■ **RECORDS PROVIDED**:
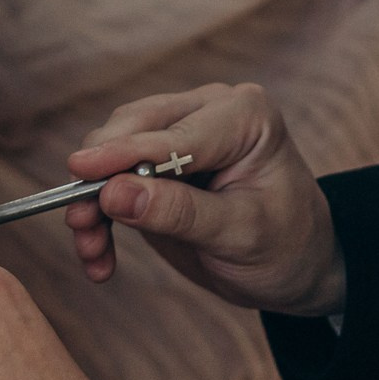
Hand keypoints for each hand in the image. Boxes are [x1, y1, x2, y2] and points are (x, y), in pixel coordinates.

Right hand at [61, 83, 346, 316]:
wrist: (298, 268)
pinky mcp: (157, 164)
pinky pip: (113, 179)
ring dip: (93, 199)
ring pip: (112, 150)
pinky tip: (99, 256)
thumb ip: (179, 213)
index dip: (123, 153)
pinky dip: (100, 214)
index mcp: (244, 115)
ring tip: (89, 248)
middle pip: (132, 129)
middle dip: (101, 177)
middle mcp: (208, 112)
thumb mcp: (240, 236)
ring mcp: (180, 133)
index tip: (81, 170)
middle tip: (80, 222)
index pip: (173, 134)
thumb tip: (114, 193)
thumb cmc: (286, 246)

■ **PROBLEM TO SOLVE**: Begin with the line that has "thumb ip: (179, 213)" in the listing above and end after the line that has "middle tip: (80, 222)"; output those lines exactly.

■ **ANSWER BELOW**:
thumb ip: (179, 213)
index dip: (123, 153)
pinky dip: (100, 214)
index mcp: (244, 115)
ring tip: (89, 248)
middle pip: (132, 129)
middle dip: (101, 177)
middle mcp: (208, 112)
thumb mcp: (240, 236)
ring mcp: (180, 133)
index tip: (81, 170)
middle tip: (80, 222)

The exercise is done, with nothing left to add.